Let me just register that I don’t think that’s very funny, but as with all attempts at comedy, your LOLage may vary. To me, the essay’s greatest sin was the venial one of being unnecessary. It said things that many have said dozens of times before. (Tom Waits, for example, once covered the same ground in an interview with more politeness and greater concision: “The world is a hellish place, and bad writing is destroying the quality of our suffering.”) I just shrugged it off. For many people, though, it was a major affront, and I can readily understand their perspective. Instead of ignoring the piece, they helped it go the bad kind of viral. Pro-MFA, anti-Boudinot op-eds started sprouting all over the internet.
The other members of the City of Lit board didn’t appreciate this bad press, and neither would I if I had been in their position. They apparently called for their Executive Director to make a public apology, a reasonable request. I have to say, however, that I’m not sure who the target of contrition was supposed to be. Former students? Literate people everywhere? UN Secretary General Ban Ki-moon? Regardless, I probably would have acquiesced to keep the peace. Boudinot stood on principle and said no, citing the chilling effect censorship has on writers and fanning the fiasco’s flames even further by name-dropping Charlie Hebdo. And then the board resigned, pulling the plug on the project.

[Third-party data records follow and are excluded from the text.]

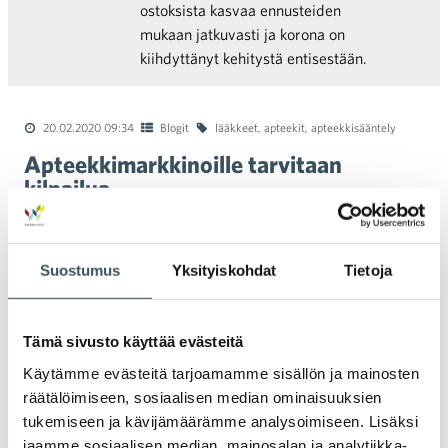
ostoksista kasvaa ennusteiden
mukaan jatkuvasti ja korona on
kiihdyttänyt kehitystä entisestään.
20.02.2020 09:34
Blogit
lääkkeet
,
apteekit
,
apteekkisääntely
Apteekkimarkkinoille tarvitaan
kilpailua
Lyydia Ylönen
Suomalaiset maksavat lääkkeistään muita
Suostumus
Yksityiskohdat
Tietoja
pohjoismaalaisia enemmän. Tämän ovat
viimeisimpänä THL, Kela ja Fimea
yhteistyössä selvittäneet. Säästövaraa
Tämä sivusto käyttää evästeitä
löytyisi niin kuluttajaa kuin
Käytämme evästeitä tarjoamamme sisällön ja mainosten
valtiontalouttakin palvellen. Ikääntyvällä
räätälöimiseen, sosiaalisen median ominaisuuksien
Suomella ei pitäisi olla varaa ylläpitää
tukemiseen ja kävijämäärämme analysoimiseen. Lisäksi
pohjoismaiden kalleinta apteekkitaloutta,
jaamme sosiaalisen median, mainosalan ja analytiikka-
jossa yhteiskunnan lääkekorvausmenot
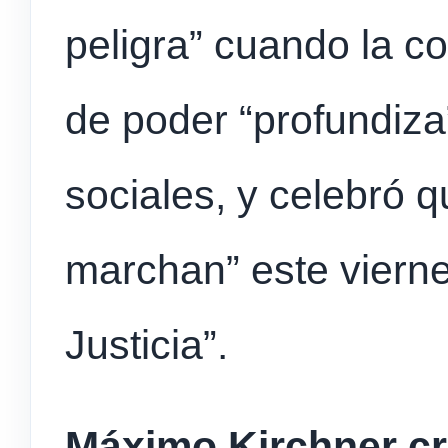
peligra” cuando la c
de poder “profundiza
sociales, y celebró q
marchan” este viern
Justicia”.
Máximo Kirchner cri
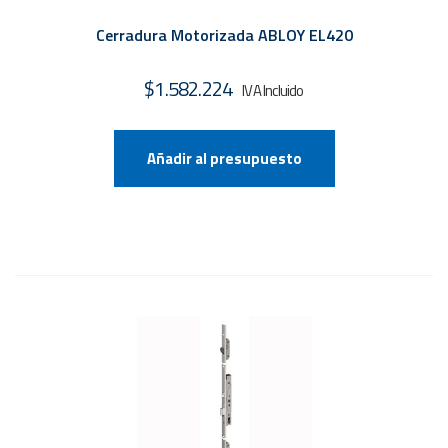
Cerradura Motorizada ABLOY EL420
$
1.582.224
Añadir al presupuesto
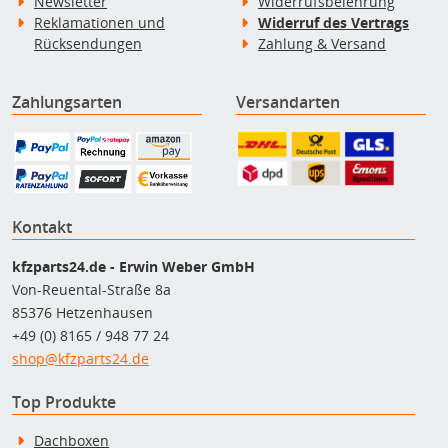
Newsletter
Widerrufsbelehrung
Reklamationen und
Widerruf des Vertrags
Rücksendungen
Zahlung & Versand
Zahlungsarten
Versandarten
Kontakt
kfzparts24.de - Erwin Weber GmbH
Von-Reuental-Straße 8a
85376 Hetzenhausen
+49 (0) 8165 / 948 77 24
shop@kfzparts24.de
Top Produkte
Dachboxen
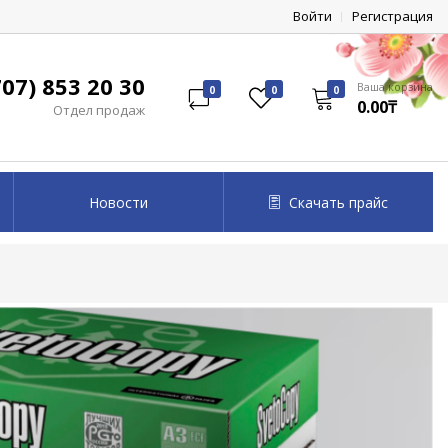
Войти
Регистрация
07) 853 20 30
Ваша корзина
0
0
0
0.00₸
Отдел продаж
Новости
Скачать прайс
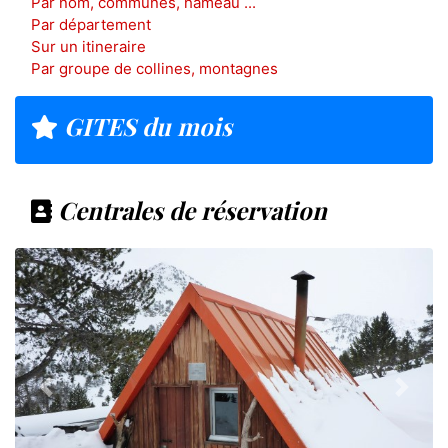
Par nom, communes, hameau ...
Par département
Sur un itineraire
Par groupe de collines, montagnes
GITES du mois
Centrales de réservation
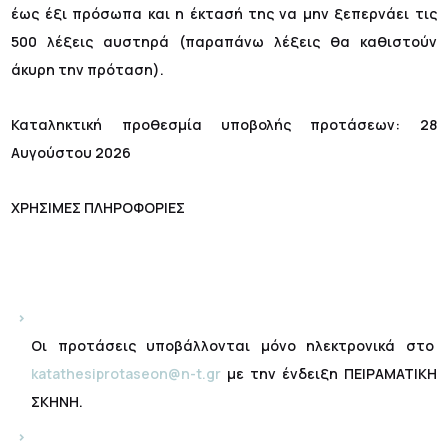
έως έξι πρόσωπα και η έκτασή της να μην ξεπερνάει τις
500 λέξεις αυστηρά (παραπάνω λέξεις θα καθιστούν
άκυρη την πρόταση).
Καταληκτική προθεσμία υποβολής προτάσεων: 28
Αυγούστου 2026
ΧΡΗΣΙΜΕΣ ΠΛΗΡΟΦΟΡΙΕΣ
Οι προτάσεις υποβάλλονται μόνο ηλεκτρονικά στο
katathesiprotaseon@n-t.gr
με την ένδειξη ΠΕΙΡΑΜΑΤΙΚΗ
ΣΚΗΝΗ.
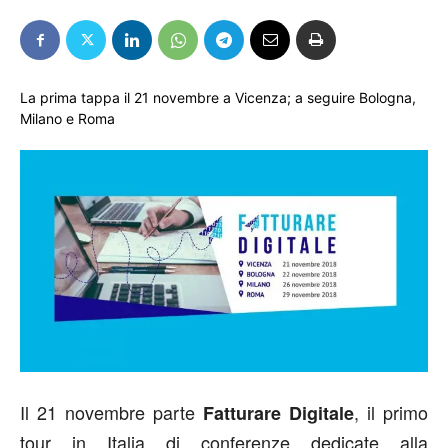
La prima tappa il 21 novembre a Vicenza; a seguire Bologna,
Milano e Roma
Il 21 novembre parte
, il primo
Fatturare Digitale
tour in Italia di conferenze dedicate alla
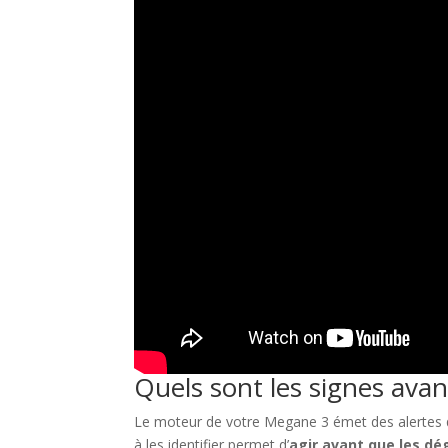
Quels sont les signes ava
Le moteur de votre Megane 3 émet des alertes q
à les identifier permet d’
agir avant que les d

Me, I’d have first tried a jujitsu move. Seems to me that it was possible for them to turn the bad publicity into good by writing an opposing article demonstrating that opinions flourish around here, which is one of the things City of Lit is all about. Better to skewer his ideas through mockery than take them seriously. But again, I understand those who took a different view and united in a protest resignation. On the other hand, I can’t support the anonymous creation of a so-called “watchdog” website under Boudinot’s own name that repetitiously berates him for his verbal misdeeds. I can’t figure out how that promotes the Seattle City of Literature bid or bolsters the region’s reputation in the international literary community, and the secretive creator of the site didn’t bother to respond when I emailed to inquire how it did.

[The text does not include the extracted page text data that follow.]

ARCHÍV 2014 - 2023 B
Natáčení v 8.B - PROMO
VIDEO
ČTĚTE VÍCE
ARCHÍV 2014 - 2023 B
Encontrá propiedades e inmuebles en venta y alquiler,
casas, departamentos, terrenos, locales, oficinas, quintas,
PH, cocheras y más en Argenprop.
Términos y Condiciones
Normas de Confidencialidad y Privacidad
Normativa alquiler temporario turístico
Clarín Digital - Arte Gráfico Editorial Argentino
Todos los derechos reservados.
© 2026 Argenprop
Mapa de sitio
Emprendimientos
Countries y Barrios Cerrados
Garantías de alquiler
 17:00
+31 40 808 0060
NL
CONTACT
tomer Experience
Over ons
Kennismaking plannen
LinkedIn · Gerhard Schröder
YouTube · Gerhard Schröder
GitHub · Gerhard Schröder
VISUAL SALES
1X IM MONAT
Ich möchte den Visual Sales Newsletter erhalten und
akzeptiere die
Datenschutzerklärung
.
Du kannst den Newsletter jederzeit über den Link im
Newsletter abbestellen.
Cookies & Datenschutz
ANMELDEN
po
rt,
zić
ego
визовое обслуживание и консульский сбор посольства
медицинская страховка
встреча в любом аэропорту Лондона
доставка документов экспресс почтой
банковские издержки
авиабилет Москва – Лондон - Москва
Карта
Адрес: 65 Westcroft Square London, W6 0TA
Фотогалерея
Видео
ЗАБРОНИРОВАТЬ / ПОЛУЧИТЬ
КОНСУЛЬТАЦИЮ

There’s probably not a good answer to the questions I asked, as there isn’t for any of this. I wish the anti-MFA article hadn’t been written. I wish it hadn’t become a big deal, and I wish I knew why it did (I suspect Jon Ronson’s latest book might offer instruction here). I wish the City of Lit board had responded to it differently, and I wish its Executive Director had responded differently to the response they actually made. I wish l’affaire Boudinot weren’t so characteristically Seattlesque, a display of fussy, cold, passive-aggressive rigidity in defense of tiny bits of imaginary ground. I wish I felt confident that some good would come of this mess.

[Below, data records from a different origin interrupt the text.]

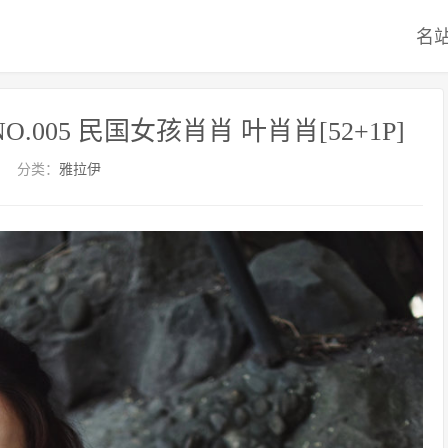
名
4 NO.005 民国女孩肖肖 叶肖肖[52+1P]
分类：
雅拉伊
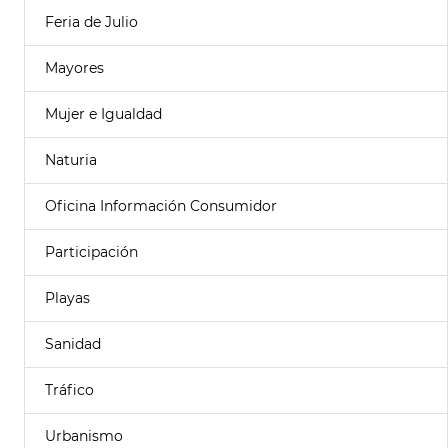
Feria de Julio
Mayores
Mujer e Igualdad
Naturia
Oficina Información Consumidor
Participación
Playas
Sanidad
Tráfico
Urbanismo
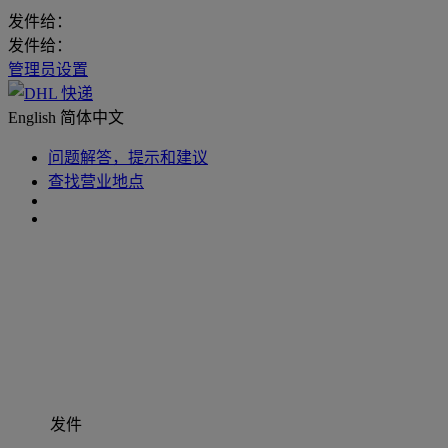
发件给：
发件给：
管理员设置
English
简体中文
问题解答，提示和建议
查找营业地点
发件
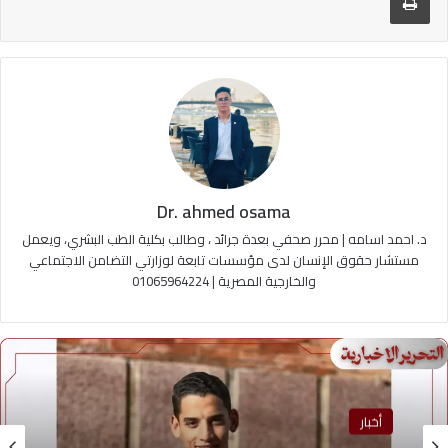
Dr. ahmed osama
د. احمد اسامه | محرر صحفي بعدة جرائد ، وطالب بكلية الطب البشري، ويعمل
مستشار حقوق الإنسان لدى مؤسسات تابعة لوزارتي التضامن الاجتماعي
والخارجية المصرية | 01065964224
أخبار
منوعات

James Crossley is a bookseller and blogger at Island Books on Mercer Island. He’s so keen about the spread of American cultural institutions to other parts of the world that he stayed up until 5am the other night to watch a European team take on Japanese all-stars in our national pastime, a baseball game.
Ugh, James, I feel you. Concentrate on that, now, 53 hour countdown to the first pitch of the season. You’ll feel a little bit better.
Good advice. Baseball makes everything better.